Joe DiPasquale, CEO BitBull Capital, menuturkan bahwa sentimen risk-off global menjadi penyebab utama penurunan ini. "Meskipun debut Circle sangat spektakuler, investor tetap lebih fokus pada tekanan makro, seperti ketegangan perdagangan, data pekerjaan yang lemah, dan kontraksi ISM," jelasnya seperti dikutip dari kabartifa.id.

DiPasquale menambahkan bahwa secara teknis, BTC masih berada di zona aman. Namun, altcoin seperti Solana (SOL) dan XRP menunjukkan volatilitas yang lebih tinggi akibat menipisnya likuiditas. Ia menggambarkan situasi pasar saat ini sebagai "fase pencernaan" ketimbang kepanikan massal. Dogecoin, aset kripto favorit Elon Musk, juga ikut terpuruk hingga 9,3%, mencapai titik terendah sejak 7 Mei lalu. Penurunan ini terjadi setelah Presiden Trump mengancam membatalkan kontrak pemerintah dengan perusahaan-perusahaan milik Musk, termasuk Tesla, SpaceX, dan xAI. SOL dan XRP masing-masing anjlok 7,7% dan 5,6%, menyentuh level terendah bulanan.
Situasi semakin runyam dengan keputusan Trump menaikkan tarif baja dan aluminium pada Rabu lalu, meskipun data ketenagakerjaan dan produktivitas menunjukkan pelemahan ekonomi. Ketegangan geopolitik di Ukraina dan Timur Tengah semakin memperburuk kondisi pasar global yang sudah sensitif.
Ironisnya, di tengah kekacauan ini, Circle, perusahaan penerbit dan penyedia layanan pembayaran, sukses besar dengan IPO-nya. Harga saham Circle melonjak hingga US$ 83,23, lebih dari dua kali lipat harga IPO awal US$ 31. Perdagangan bahkan sempat dihentikan tiga kali dalam satu jam karena tingginya permintaan. Namun, euforia IPO Circle tak mampu mengangkat pasar kripto secara keseluruhan.

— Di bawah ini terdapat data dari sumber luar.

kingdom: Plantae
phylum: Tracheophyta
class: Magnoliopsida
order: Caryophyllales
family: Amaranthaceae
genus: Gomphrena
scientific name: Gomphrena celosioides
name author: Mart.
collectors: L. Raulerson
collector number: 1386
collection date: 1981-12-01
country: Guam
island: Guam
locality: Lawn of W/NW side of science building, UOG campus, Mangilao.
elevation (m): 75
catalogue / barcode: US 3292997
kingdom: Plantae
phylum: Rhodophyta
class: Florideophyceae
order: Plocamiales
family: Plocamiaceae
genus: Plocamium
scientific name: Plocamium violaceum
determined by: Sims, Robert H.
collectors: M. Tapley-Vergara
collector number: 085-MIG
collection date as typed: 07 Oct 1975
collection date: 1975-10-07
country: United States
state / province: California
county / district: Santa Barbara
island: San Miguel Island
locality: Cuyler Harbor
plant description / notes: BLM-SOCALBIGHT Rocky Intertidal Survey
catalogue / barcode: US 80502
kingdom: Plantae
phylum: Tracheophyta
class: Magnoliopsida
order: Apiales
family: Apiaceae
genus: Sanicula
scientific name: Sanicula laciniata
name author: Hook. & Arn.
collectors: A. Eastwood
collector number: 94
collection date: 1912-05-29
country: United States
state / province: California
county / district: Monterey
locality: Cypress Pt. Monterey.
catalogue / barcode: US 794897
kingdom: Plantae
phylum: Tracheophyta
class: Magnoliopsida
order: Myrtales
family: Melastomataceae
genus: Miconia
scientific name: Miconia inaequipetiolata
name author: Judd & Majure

DiPasquale memperkirakan volatilitas pasar akan berlanjut dalam waktu dekat, kecuali ada katalis besar seperti pemangkasan suku bunga atau masuknya ETF baru. Meski demikian, ia tetap optimis terhadap Bitcoin. "Penurunan ke area US$ 100.000 kemungkinan akan segera disambut pembeli. Namun, altcoin akan terus mengalami rotasi dan performa yang tidak merata karena investor semakin selektif," tutup DiPasquale.
Disclaimer: Artikel ini bertujuan informatif dan bukan sebagai saran investasi atau trading. Investasi kripto berisiko tinggi. Lakukan riset sebelum berinvestasi. kabartifa.id tidak bertanggung jawab atas kerugian atau keuntungan Anda.